RECORD EXTRACTS: Begin

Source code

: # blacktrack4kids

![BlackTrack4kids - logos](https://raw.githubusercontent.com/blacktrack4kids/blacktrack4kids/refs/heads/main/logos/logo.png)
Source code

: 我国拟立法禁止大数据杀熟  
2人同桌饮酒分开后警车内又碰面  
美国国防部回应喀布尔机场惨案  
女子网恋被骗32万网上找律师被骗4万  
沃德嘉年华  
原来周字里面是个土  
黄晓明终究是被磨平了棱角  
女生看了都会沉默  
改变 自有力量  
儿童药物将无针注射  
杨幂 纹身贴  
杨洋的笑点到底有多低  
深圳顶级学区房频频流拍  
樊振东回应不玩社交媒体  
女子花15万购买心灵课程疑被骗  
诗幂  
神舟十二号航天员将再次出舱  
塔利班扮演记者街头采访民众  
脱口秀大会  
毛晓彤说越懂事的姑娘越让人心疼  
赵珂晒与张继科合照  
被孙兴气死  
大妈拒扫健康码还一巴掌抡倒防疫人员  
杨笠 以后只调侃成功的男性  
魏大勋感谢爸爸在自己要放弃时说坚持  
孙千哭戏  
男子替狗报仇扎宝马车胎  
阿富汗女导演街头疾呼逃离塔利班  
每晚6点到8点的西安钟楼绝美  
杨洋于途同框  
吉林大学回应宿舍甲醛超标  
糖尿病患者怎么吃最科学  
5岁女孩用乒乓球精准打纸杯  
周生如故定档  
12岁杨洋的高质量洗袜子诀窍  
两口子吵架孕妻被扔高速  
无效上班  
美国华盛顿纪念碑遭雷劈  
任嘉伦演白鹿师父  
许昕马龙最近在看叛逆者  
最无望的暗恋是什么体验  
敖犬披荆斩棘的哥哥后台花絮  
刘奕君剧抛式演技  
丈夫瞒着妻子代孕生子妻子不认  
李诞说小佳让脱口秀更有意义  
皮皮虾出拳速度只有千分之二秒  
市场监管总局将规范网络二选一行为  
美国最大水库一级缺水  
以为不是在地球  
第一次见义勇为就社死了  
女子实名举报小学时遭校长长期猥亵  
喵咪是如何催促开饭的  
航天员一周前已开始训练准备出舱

RECORD EXTRACTS: End

### EXERCISE GOAL
Repeat only the lines running from the line that contains "每晚6点到8点的西安钟楼绝美" through the last line above, inclusive.

### EXERCISE SOLUTION
每晚6点到8点的西安钟楼绝美  
杨洋于途同框  
吉林大学回应宿舍甲醛超标  
糖尿病患者怎么吃最科学  
5岁女孩用乒乓球精准打纸杯  
周生如故定档  
12岁杨洋的高质量洗袜子诀窍  
两口子吵架孕妻被扔高速  
无效上班  
美国华盛顿纪念碑遭雷劈  
任嘉伦演白鹿师父  
许昕马龙最近在看叛逆者  
最无望的暗恋是什么体验  
敖犬披荆斩棘的哥哥后台花絮  
刘奕君剧抛式演技  
丈夫瞒着妻子代孕生子妻子不认  
李诞说小佳让脱口秀更有意义  
皮皮虾出拳速度只有千分之二秒  
市场监管总局将规范网络二选一行为  
美国最大水库一级缺水  
以为不是在地球  
第一次见义勇为就社死了  
女子实名举报小学时遭校长长期猥亵  
喵咪是如何催促开饭的  
航天员一周前已开始训练准备出舱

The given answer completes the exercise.